What three steps does the tutorial on importing data with Python below give for reading data from a text file?

• _Selected extract_:
━━━━━━━━━━
Importing data using Python

Tavish Aggarwal

December 13, 2023

I

n today's world, there is a lot of data being generated from various devices. The format of data varies from flat files to tabular structures. In this post, we will be looking into Python packages, for importing data using Python. We will be looking at techniques to import the following file types using Python packages:

  1. Flat files - .txt, .csv files
  2. Pickled file
  3. Excel files
  4. SAS files
  5. STATA file
  6. HDF5 files
  7. mat file
  8. Relational database
  9. Reading data from the web

Let's get started with flat files.

Flat Files

A flat file is a file where data is stored in plain text format. Some of the formats of flat files are .txt (text file), .csv (comma-separated file), etc. Let's see how to read data from a text file.

To read data from a text file there are three steps:

  1. Open the file
  2. Read data from the file
  3. Close the file

Code demonstrating reading data from the text file:

file = open('sample_file.txt', mode='r') # r syands for read mode

print(file.readline()) # Reading 1st line of file

file.close()

There is a better approach to read a file using the context manager, using this approach we don't have to worry about closing the file after reading data from it.

with open('sample_file.txt') as file:
    print(file.readline()) # Reading 1st line of file

You can try with file sample_file.txt.

We can read a .csv file using numpy or Pandas. Here I will be demonstrating both ways to read .csv files.

Using numpy array:

Numpy array provides two different functions using which we can read .csv files. These are:

  1. loadtxt()
  2. recfromcsv()

Let's see how to read data from files using two functions. Please refer code shown below:

import numpy as np

file = 'population.csv'

population = np.recfromcsv(file, delimiter=',')

population_data = np.loadtxt(file, delimiter='\t', dtype=float, skiprows=1)

Here we have used the skiprows option as 1st row of the data set is headers.

You can try with the population.csv file

Using pandas:

If you have been following around we have already imported the .csv file using pandas. If not, don't worry I will demonstrate it one more time. But here we will go one step forward and convert the pandas dataset generated to a numpy array. Let's see this in action.

data = pd.read_csv(file, nrows =5) # Reading 5 rows

data_array = data.values

print(type(data_array))

#output

Pickled file 

The pickle file extension is associated with the Python Pickle module used to implement the powerful algorithms for serializing and de-serializing a Python object structure.

The pickle file stores the byte stream representing objects. Let's first understand how to create a pickled file and then we will see how to import a pickled file.

import pickle
# Writting to pickled file
a = ['Python','Pickled','file']

file_Name = "pickledDemo"
fileObject = open(file_Name,'wb')
pickle.dump(a,fileObject)
fileObject.close()

# Reading from pickled file
fileObject = open(file_Name,'rb')

b = pickle.load(fileObject)
print(b)

Now let's see how to import pickle files using a context manager approach:

import pickle

file_Name = "pickledDemo"

with open(file_Name, 'rb') as file:
    text = pickle.load(file)

print(text)

You can try with the pickledDemo file.

Excel files

If you have used Microsoft Office you must be familiar with the Excel files. Excel file looks very similar to tables. Refer to the example shown below to import an Excel file using the pandas package:

import pandas as pd

file = 'sampleFile.xlsx'

xl = pd.ExcelFile(file)

#sheet names in  excel file
print(xl.sheet_names)

# Load a sheet into a DataFrame by name
df = xl.parse('Sheet1')
━━━━━━━━━━
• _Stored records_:
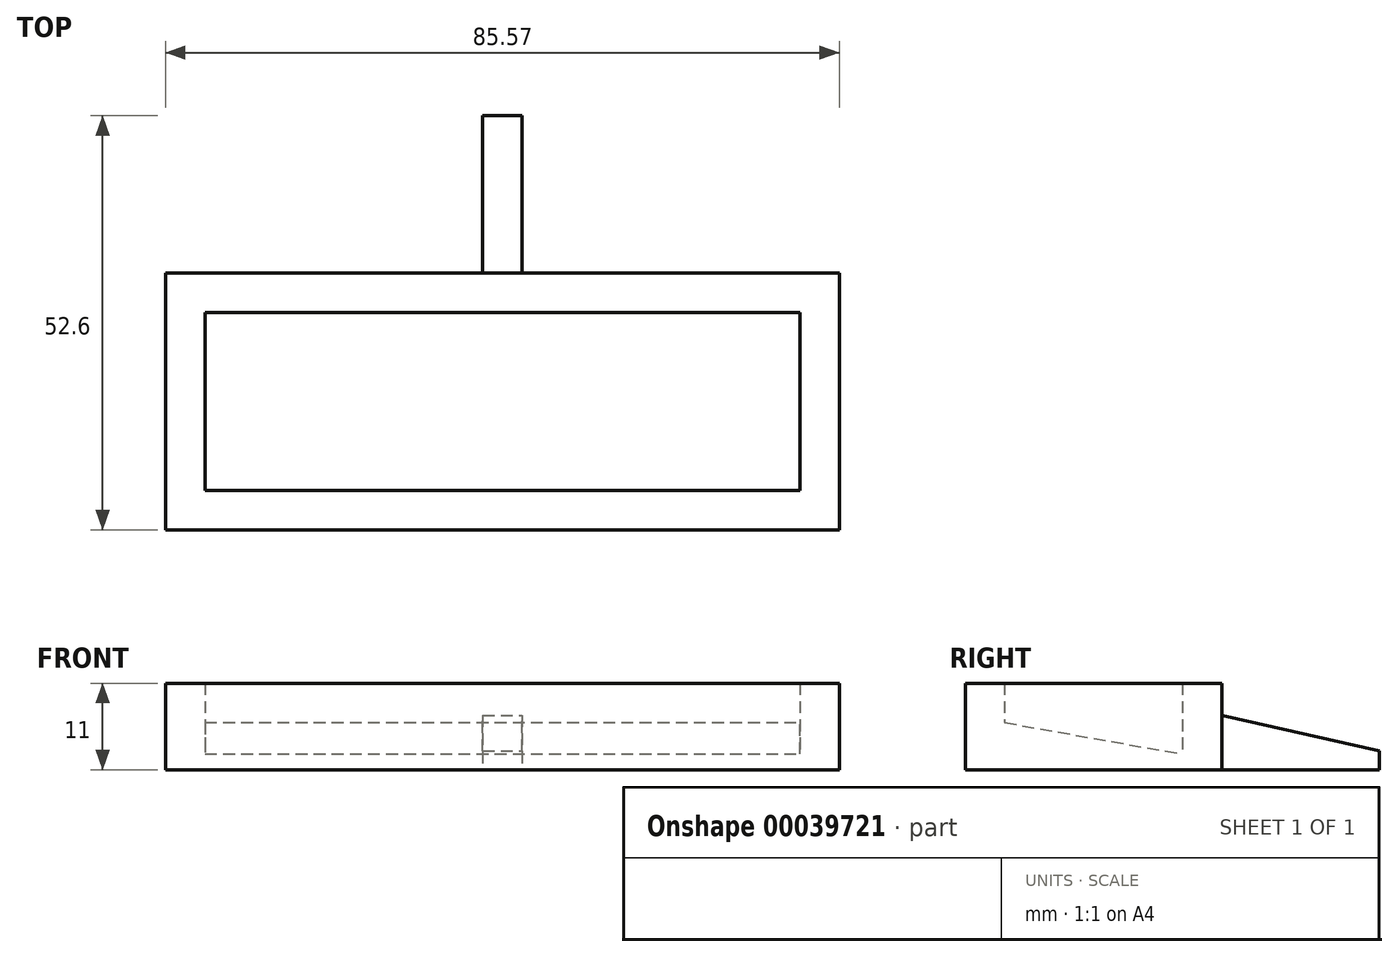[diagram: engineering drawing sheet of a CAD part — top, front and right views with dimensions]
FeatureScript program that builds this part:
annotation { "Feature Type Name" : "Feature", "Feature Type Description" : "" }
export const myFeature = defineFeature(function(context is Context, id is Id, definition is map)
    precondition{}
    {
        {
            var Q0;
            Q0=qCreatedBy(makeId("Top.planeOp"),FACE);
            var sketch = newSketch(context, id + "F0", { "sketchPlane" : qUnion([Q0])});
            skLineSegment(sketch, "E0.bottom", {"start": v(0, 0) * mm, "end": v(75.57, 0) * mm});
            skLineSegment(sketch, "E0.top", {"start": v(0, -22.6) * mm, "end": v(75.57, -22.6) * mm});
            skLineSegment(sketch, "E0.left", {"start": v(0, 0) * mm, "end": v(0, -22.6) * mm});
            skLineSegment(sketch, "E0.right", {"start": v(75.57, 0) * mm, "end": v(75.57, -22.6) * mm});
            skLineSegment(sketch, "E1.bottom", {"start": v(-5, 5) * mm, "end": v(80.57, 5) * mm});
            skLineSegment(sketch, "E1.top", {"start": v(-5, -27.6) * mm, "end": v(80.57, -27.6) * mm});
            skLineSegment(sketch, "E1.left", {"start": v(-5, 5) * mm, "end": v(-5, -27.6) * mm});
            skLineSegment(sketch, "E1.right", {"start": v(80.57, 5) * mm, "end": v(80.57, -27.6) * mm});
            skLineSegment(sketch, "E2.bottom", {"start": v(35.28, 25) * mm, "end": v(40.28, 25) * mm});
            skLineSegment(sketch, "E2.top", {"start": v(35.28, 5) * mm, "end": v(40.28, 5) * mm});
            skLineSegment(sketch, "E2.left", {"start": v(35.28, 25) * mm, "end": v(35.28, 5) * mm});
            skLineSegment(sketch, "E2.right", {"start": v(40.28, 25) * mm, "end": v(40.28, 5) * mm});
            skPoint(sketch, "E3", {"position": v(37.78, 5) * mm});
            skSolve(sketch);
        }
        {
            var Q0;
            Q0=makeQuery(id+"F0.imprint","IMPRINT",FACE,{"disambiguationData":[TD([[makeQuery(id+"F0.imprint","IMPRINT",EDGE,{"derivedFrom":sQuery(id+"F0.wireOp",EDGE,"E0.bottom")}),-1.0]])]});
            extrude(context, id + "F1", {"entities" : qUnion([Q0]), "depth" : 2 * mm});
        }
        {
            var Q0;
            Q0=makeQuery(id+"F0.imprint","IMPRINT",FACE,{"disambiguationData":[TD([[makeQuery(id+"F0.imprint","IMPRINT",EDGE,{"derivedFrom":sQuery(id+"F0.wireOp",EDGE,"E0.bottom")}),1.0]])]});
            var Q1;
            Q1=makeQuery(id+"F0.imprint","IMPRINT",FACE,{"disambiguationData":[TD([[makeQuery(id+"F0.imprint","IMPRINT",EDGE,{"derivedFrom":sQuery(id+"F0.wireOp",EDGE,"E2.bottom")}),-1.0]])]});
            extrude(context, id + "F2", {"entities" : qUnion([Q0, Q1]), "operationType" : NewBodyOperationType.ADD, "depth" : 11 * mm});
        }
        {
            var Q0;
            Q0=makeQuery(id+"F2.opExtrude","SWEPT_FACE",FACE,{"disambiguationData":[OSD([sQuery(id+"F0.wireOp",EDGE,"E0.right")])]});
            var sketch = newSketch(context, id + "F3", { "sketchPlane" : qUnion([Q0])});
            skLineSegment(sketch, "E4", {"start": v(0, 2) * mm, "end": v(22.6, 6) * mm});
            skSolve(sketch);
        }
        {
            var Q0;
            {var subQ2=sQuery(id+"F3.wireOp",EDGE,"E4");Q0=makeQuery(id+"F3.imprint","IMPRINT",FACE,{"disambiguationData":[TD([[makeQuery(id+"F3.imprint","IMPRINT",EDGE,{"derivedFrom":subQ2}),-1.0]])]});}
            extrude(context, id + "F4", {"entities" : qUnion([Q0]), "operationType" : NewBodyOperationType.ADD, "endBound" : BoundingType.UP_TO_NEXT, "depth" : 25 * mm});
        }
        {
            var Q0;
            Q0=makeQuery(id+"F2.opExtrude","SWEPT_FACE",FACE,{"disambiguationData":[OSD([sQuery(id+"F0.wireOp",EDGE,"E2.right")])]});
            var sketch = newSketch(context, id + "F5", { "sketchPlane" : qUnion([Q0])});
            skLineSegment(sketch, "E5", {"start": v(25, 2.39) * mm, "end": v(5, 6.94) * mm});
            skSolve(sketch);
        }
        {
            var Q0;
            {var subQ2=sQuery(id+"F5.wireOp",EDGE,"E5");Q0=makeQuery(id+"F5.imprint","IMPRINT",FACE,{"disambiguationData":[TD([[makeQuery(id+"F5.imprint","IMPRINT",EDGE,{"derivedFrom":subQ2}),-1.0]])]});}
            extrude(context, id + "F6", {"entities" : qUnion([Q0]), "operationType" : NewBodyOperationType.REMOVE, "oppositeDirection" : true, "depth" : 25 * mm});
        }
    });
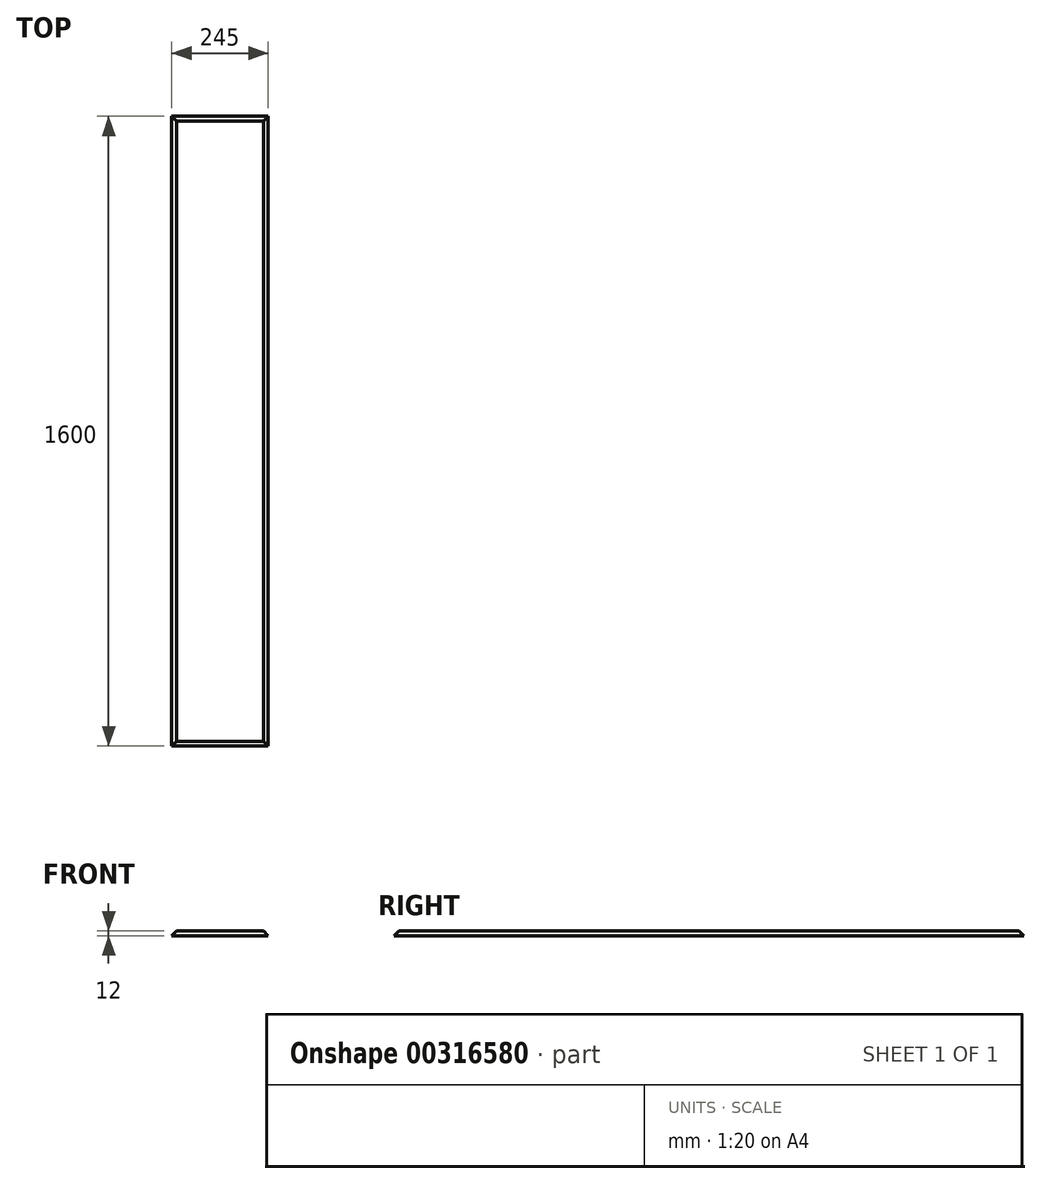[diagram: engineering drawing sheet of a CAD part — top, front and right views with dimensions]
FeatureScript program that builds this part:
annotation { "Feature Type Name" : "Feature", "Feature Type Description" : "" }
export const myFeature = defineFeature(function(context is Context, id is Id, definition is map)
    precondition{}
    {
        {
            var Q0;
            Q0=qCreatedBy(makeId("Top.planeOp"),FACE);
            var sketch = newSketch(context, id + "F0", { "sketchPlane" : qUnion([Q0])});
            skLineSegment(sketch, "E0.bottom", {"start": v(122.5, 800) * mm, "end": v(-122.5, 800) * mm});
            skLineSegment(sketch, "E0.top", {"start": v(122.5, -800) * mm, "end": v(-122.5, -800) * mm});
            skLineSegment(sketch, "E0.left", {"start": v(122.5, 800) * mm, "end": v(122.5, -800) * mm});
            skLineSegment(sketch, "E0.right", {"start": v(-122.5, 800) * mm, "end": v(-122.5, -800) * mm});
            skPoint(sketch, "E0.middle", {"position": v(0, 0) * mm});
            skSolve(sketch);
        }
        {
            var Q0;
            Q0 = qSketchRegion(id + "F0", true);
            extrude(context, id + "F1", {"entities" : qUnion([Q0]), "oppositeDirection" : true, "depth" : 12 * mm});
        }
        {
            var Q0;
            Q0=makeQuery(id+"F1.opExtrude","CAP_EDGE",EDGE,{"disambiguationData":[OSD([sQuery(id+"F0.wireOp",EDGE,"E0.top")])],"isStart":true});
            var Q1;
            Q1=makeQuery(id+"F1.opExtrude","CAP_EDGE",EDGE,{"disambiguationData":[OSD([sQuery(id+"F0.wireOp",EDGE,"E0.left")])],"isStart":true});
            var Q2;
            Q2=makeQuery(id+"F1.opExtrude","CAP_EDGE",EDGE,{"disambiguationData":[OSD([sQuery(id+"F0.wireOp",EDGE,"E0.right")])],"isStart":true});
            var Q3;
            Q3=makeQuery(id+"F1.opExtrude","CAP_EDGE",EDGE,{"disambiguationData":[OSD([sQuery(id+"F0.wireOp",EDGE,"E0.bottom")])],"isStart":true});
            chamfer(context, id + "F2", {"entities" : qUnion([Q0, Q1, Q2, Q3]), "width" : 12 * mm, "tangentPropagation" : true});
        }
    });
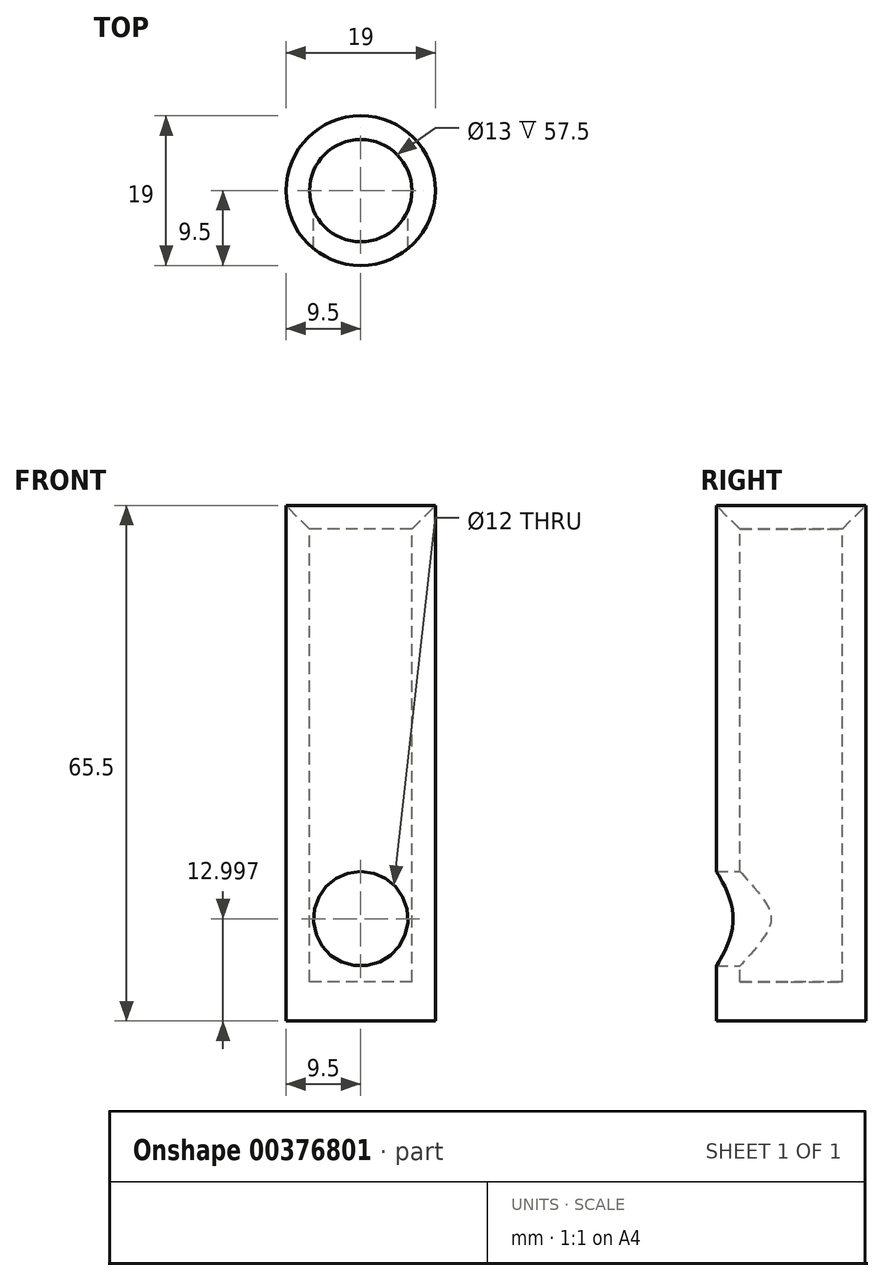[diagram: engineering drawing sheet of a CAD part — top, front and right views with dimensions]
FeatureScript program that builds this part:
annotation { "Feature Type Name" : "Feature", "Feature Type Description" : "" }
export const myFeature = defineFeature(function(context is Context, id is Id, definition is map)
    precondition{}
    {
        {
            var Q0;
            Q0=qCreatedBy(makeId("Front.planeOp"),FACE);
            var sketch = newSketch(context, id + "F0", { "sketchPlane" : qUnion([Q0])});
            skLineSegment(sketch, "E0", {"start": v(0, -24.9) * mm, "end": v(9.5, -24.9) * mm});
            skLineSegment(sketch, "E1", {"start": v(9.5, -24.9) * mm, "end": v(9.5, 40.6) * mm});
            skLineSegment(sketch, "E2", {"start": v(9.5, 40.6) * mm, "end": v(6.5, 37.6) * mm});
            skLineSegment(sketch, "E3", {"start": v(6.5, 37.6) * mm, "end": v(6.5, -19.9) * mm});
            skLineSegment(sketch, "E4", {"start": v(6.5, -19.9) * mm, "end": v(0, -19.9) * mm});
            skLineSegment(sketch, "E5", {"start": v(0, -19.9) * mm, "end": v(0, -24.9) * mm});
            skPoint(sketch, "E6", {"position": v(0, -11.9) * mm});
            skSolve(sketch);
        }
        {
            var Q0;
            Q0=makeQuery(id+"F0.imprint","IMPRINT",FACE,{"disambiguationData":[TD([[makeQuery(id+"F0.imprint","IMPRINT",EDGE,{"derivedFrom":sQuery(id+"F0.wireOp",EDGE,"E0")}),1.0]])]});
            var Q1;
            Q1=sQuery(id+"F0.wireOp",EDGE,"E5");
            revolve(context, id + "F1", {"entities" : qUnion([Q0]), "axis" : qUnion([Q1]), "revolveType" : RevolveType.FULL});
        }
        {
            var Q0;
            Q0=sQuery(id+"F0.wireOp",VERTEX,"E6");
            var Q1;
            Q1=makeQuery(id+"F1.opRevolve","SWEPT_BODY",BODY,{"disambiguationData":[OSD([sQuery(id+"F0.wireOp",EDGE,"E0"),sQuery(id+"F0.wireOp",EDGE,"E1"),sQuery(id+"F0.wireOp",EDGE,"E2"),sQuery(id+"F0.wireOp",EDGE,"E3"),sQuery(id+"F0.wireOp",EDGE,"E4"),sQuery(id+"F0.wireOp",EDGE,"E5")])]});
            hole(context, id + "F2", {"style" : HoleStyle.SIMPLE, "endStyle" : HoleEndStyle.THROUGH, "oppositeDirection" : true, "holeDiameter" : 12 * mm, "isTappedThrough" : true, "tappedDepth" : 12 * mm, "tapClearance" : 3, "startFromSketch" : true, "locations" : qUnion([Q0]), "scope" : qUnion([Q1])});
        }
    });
━━━━━━━━━━
• _Final result_: Open the file, read data from the file, and close the file.